● Brano:
________

Antonio Zanchi (Este 1631 - Venezia 1722)

 

 

Felice Gambarin

 

 

Un dipinto inedito di Antonio Zanchi: l'Assunta nel duomo di Este.

 

 

 

Antonio Zanchi, Assunzione di Maria, dopo il 1686 - 1687. Este, Duomo.

 

 

 

Il concerto è stato interrotto all'improvviso da un evento straordinario: l'Assunzione al cielo di Maria. I putti musicanti, in basso, si bloccano per guardare verso l'alto tenendo tra le mani chi il flauto, chi il triangolo, chi lo spartito, mentre un superbo cherubino inginocchiato, indifferente, approfitta dell'interruzione per accordare il suo violone.
Un turbine di nuvole avvolge tutta la scena che sembra come risucchiata verso l'alto da un potente vortice di luce. La luce è la dominante della composizione. È la luce che individua le forme con accentuazione chiaroscurale. Due sono le fonti luminose: la prima, proveniente da sinistra, esalta i contorni delle figure e individua, con bagliori improvvisi, la plastica volumetria dei personaggi; l'altra scaturisce dall'empireo e crea forti effetti di controluce.
La luce e il colore si fondono così in una ricerca pittorica che richiama il tonalismo cinquecentesco di Tintoretto, Tiziano e Veronese. Ed è proprio al Veronese che lo Zanchi s'ispira per la sua grande pala dell' Assunta.
Paolo Veronese insieme ai figli Benedetto e Carletto dipinge, per il convento di San Giacomo alla Giudecca, un telero raffigurante l'Assunta, ora alle Gallerie dell'Accademia di Venezia, che nella parte mediana presenta una piccola orchestra composta da angeli musicanti.
A sinistra si vede un angelo con il liuto e un altro alla spinetta, mentre a destra si identificano altri due angeli musicanti: uno suona il violino e l'altro uno strumento analogo a quello che figura in basso nella pala di Este: un violone. All'intorno fanno corona putti e angeli cantori.

________

● Materiale fornito:

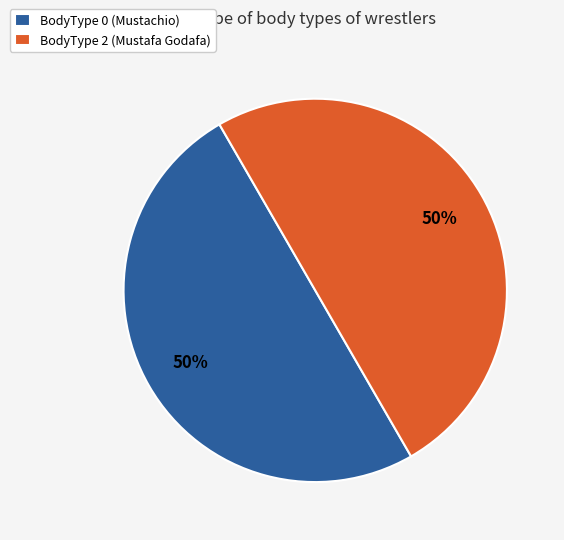

To the nearest percent, what percentage of the pie is BodyType 2 (Mustafa Godafa)?

50%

________

Prosegui il testo sull'Assunta di Antonio Zanchi nel duomo di Este, riprendendo subito dopo l'ultima frase riportata.

Lo Zanchi ha riportato il concerto del Veronese nell'Assunta di Este, mentre dipingerà per la stessa chiesa di San Giacomo alla Giudecca una Madonna. Nel 1674 lo Zanchi restaura otto tele del Veronese nella Scuola di San Fantin, oggi sede dell'Ateneo Veneto. Pertanto non solo il pittore estense si ispira al grande maestro cinquecentesco, ma diviene, quasi, un tutt'uno con lui nel restauro di molte sue opere. Emerge — come afferma Zampetti:
 

- ormai sempre più chiaramente [...] intendo quell'attenzione vivissima che il pittore mostra per il Veronese, avvertibile particolarmente nel corso dell'ottavo decennio del secolo e che fanno di lui – oltre le influenze che può aver avuto dai dipinti di Luca Giordano – uno dei primi a "scoprire" e intendere la luce del Veronese, con ciò quasi rinnegando il violento luminismo "tenebroso" da lui prediletto nella prima giovinezza.


Lo Zanchi, oltre al revival veronesiano, che sarà una costante in tutta la pittura veneziana della fine del Seicento e dei primi anni del Settecento, fino a Tiepolo, rilegge anche i pittori della sua terra d'origine, la terra della sua famiglia: Bergamo.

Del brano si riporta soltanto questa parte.